Mais la hiérarchie catholique, parfois très pragmatique lorsqu’il le faut, est en phase de rectification d’un christianisme qui se serait dilué dans l’humanisme. Son pape invite au dogmatisme, au rigorisme, à la piété d’un autre âge. Or, le dogmatisme transforme en absolu des choses parfois bien humaines et la piété consiste trop souvent à s’en remettre tout " benoîtement ", à coup de prières et autres exercices spirituels, à la volonté de Dieu (Dieu fera qu’on sorte de la crise des vocations !).

A l’horizon, des légions (romaines) de séminaristes sortis tout droit de l’Institut Bon Pasteur de statut pontifical et installé dans les murs de l'archi-diocèse de Bordeaux au nez et à la barbe de Mgr Ricard, pourtant président de la Conférence française des évêques.
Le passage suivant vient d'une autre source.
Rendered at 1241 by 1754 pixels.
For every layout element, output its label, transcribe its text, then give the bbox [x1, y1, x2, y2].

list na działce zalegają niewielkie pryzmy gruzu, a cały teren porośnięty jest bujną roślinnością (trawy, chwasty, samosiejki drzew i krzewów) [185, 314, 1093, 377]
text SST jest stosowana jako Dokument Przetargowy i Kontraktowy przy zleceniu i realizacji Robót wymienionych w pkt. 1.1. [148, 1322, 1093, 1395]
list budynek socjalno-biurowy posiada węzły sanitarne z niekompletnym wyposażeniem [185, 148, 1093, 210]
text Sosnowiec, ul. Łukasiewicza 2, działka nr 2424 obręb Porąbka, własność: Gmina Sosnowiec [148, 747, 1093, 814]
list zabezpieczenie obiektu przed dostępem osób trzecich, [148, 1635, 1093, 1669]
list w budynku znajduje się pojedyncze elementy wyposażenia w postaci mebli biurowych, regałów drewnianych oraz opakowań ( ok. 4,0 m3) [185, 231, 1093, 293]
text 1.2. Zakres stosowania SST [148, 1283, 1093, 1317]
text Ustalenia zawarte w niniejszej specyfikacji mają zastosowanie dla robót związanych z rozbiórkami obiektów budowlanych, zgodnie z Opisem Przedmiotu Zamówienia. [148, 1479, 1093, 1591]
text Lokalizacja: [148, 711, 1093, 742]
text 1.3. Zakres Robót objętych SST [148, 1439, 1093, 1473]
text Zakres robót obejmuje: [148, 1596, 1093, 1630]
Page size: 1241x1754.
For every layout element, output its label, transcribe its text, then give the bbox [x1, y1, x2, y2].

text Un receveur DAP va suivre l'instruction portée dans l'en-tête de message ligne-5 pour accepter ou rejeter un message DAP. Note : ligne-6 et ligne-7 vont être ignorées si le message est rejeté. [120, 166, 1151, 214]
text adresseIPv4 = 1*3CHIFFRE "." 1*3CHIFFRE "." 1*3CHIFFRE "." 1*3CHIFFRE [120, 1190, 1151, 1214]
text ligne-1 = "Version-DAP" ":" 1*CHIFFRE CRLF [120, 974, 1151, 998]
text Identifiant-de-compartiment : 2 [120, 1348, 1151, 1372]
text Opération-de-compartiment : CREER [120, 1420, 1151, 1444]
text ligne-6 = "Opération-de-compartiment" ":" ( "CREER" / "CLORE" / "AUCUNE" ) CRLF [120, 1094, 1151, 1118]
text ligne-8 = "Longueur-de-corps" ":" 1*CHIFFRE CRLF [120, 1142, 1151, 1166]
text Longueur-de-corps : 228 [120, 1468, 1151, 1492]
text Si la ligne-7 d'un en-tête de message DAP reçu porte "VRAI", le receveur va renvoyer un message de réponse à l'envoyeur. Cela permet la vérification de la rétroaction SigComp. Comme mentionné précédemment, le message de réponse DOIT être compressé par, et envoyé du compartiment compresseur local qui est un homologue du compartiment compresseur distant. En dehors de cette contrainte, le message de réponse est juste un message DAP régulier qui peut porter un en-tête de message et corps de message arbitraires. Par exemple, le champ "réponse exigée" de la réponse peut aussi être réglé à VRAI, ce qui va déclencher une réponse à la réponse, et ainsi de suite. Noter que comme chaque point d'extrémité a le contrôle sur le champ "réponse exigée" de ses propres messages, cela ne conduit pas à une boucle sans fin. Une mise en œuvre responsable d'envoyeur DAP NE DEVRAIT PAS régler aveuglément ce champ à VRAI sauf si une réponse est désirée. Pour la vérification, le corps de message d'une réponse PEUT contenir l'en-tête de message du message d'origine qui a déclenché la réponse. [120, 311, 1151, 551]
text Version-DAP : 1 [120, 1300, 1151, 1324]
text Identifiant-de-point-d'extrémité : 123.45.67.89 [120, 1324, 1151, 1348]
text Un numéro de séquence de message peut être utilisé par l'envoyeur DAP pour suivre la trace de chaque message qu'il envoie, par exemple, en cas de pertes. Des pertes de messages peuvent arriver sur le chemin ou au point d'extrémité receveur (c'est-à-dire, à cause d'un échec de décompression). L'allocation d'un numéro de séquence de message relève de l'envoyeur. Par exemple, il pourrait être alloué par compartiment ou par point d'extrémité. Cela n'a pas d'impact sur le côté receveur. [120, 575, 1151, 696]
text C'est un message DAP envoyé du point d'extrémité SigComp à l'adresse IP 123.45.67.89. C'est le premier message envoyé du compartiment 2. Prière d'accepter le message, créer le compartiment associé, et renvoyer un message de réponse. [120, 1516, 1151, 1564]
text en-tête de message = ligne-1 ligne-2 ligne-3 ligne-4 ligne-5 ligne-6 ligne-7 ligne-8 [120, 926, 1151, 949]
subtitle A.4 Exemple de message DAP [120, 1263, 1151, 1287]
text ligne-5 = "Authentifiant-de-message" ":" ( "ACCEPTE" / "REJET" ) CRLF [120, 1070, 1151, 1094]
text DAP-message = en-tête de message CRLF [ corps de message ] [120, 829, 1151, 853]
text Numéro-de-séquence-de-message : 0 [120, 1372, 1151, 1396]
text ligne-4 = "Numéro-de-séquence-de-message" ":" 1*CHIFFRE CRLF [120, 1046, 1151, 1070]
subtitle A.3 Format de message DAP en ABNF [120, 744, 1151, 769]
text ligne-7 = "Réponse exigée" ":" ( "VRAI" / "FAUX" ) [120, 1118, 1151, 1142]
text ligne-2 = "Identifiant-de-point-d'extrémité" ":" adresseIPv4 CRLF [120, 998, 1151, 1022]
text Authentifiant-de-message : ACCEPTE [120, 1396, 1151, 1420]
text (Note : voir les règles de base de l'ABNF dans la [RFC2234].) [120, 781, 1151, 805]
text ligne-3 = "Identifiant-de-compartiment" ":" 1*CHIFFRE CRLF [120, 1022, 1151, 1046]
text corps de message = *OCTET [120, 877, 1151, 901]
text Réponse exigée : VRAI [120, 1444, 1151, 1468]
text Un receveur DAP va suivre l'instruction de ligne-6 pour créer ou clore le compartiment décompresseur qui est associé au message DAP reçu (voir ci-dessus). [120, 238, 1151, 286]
Ils remplaceront progressivement ces générations de prêtres fort sympathiques qui ont vécu dans l’espérance, puis dans l’enthousiasme de Vatican II. Car les intégristes catholiques, eux, ont de l’argent, des vocations et des fidèles mobilisés qui en veulent

Dès le début, les Actualités unitariennes ont apporté l’amitié des chrétiens unitariens à Léon et à Marga. Plusieurs messages ont déjà été, ici, écrits et nous avons décidé de les regrouper en une seule rubrique " affaire Léon Laclau ". 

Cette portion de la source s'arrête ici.